On March 15, 2024, the ODAC voted 8 to 3 that the benefits of ida-cel outweigh its risks for the treatment of adult patients with relapsed/refractory multiple myeloma who have received an immunomodulatory drug, a proteasome inhibitor, and an anti-CD38 monoclonal antibody.

In the phase 3 KarMMA-3 trial (NCT03651128) of ide-cel in patients with relapsed/refractory multiple myeloma, investigators revealed key findings regarding patient survival and treatment complications, Jagannath begins. Similar to allogeneic transplants, some patients experienced infections or other complications despite responding to the treatment. Although there were initial cases of mortality, over time, survival rates improved significantly as patients achieved deep responses, he reports.

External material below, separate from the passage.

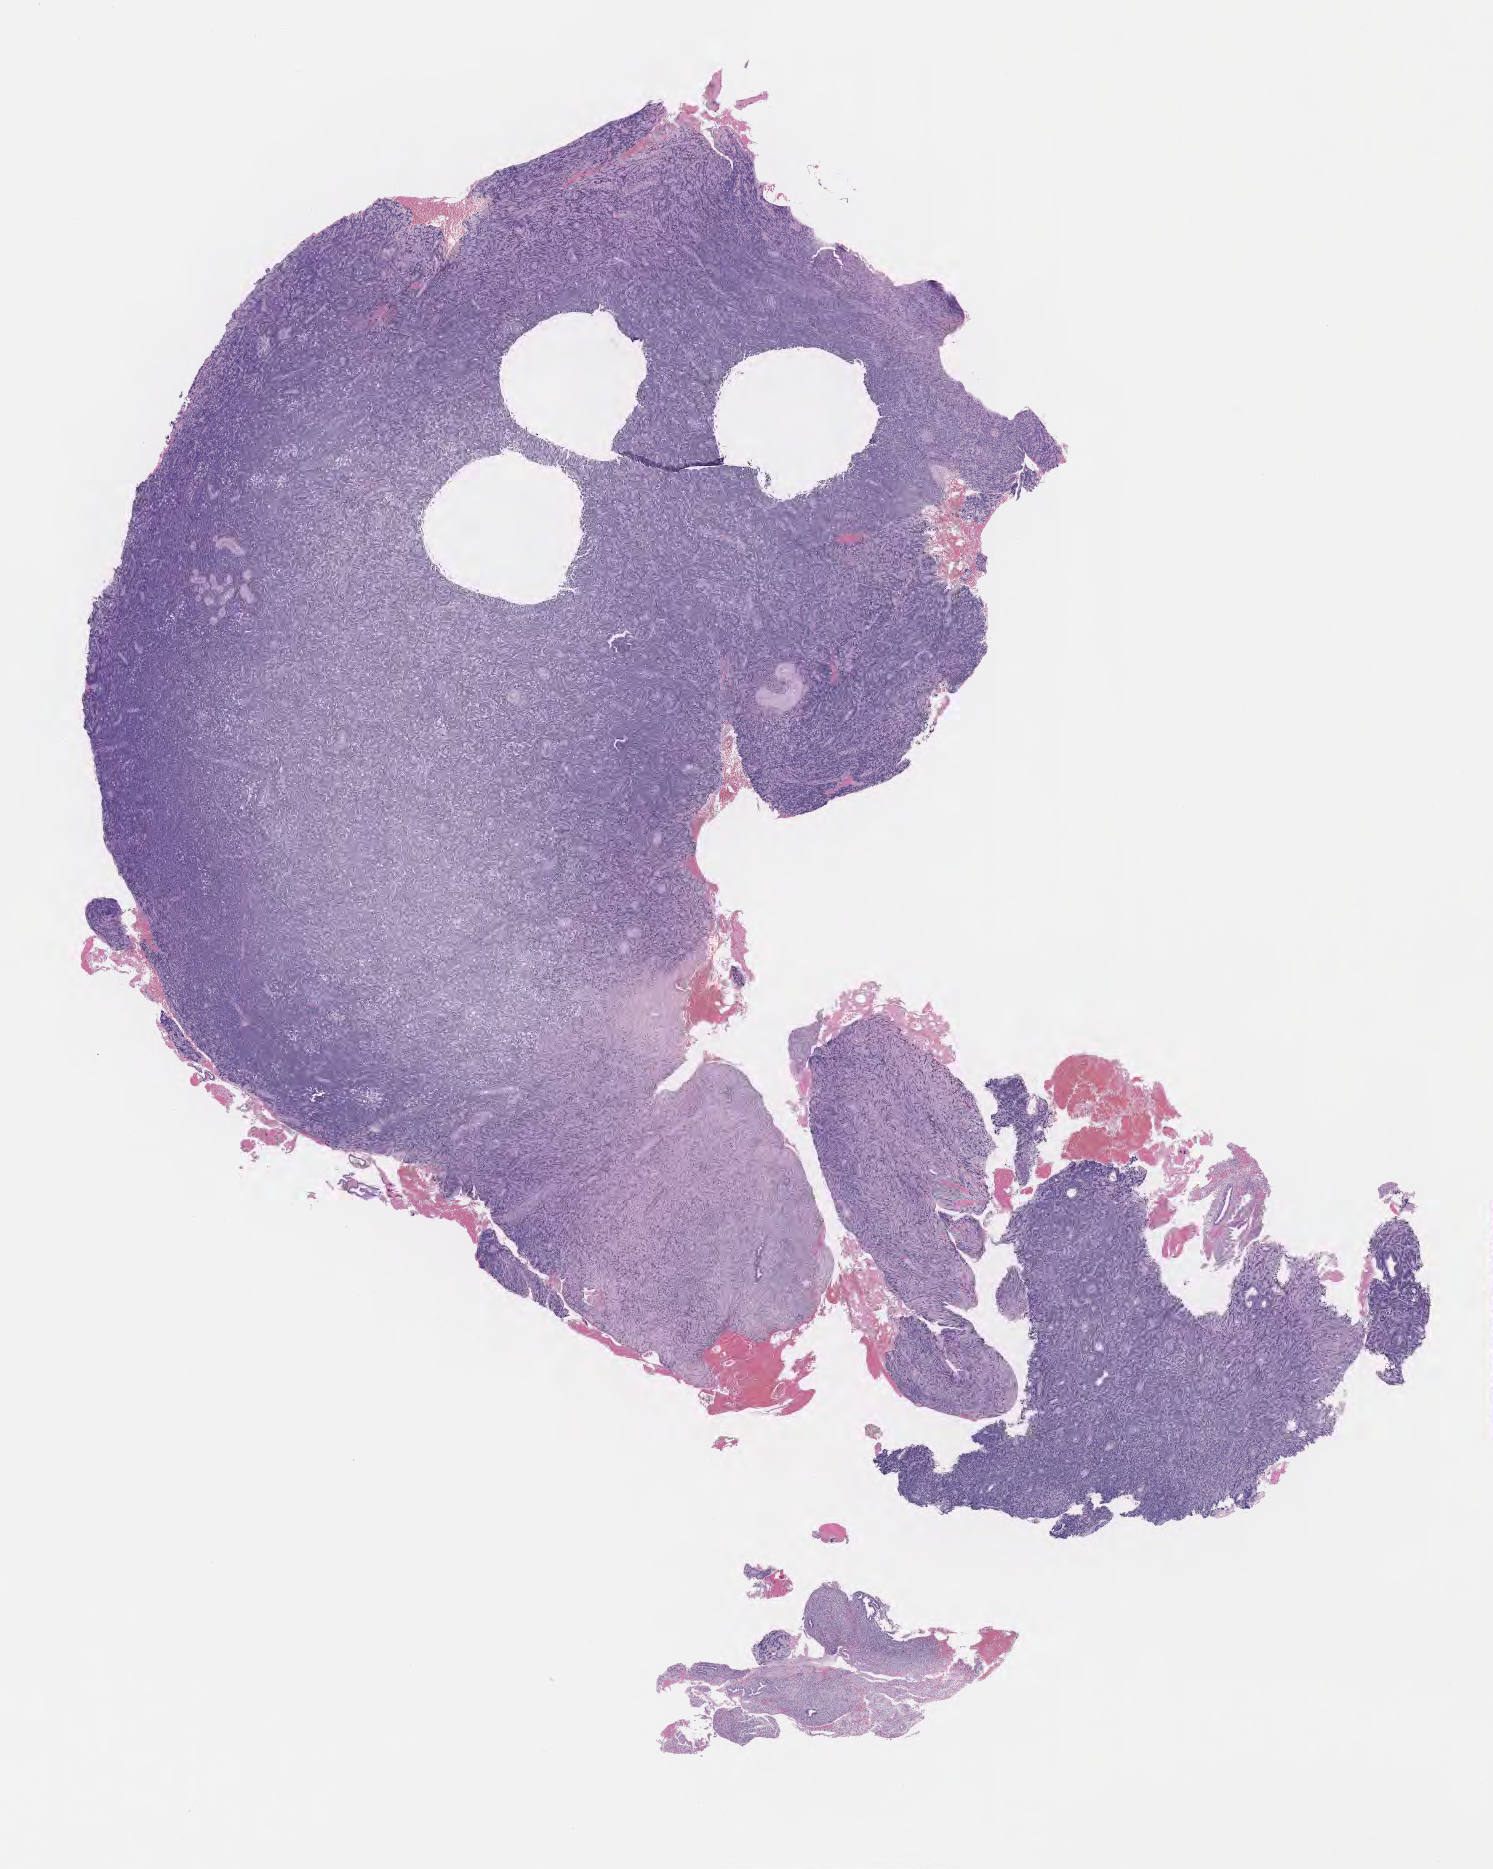
Digitized H&E-stained section — low-resolution overview of the scanned area, about 12.1 x 15.1 mm, specimen: tumor tissue, site: uterus. Patient female; aged 27.
Diagnosis: Burkitt lymphoma, NOS.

Notably, the study involved patients who had undergone 2 to 4 lines of therapy, making their conditions similar to those of late-line therapy patients, he continues. This similarity was due to the upfront use of treatments such as carfilzomib; however, despite these complexities, the study criteria were met, warranting the April 2024 FDA approval of ide-cel for this indication, Jagannath explains.

A particularly impressive aspect of the study was the patient feedback, according to Jagannath. Many patients expressed that ide-cel was life-changing, describing it as a “one and done” treatment that restored their quality of life, Jagannath states. Patients also reported experiencing deep remission without the need for subsequent maintenance therapies, feeling as they did before their multiple myeloma diagnoses. This profound impact on their lives highlighted the importance of making this treatment option widely available to patients, he emphasizes.

Overall, KarMMA-3 demonstrated the significant benefits of ide-cel, showing it as a viable treatment option that could greatly improve the lives of patients with multiple myeloma, Jagannath concludes.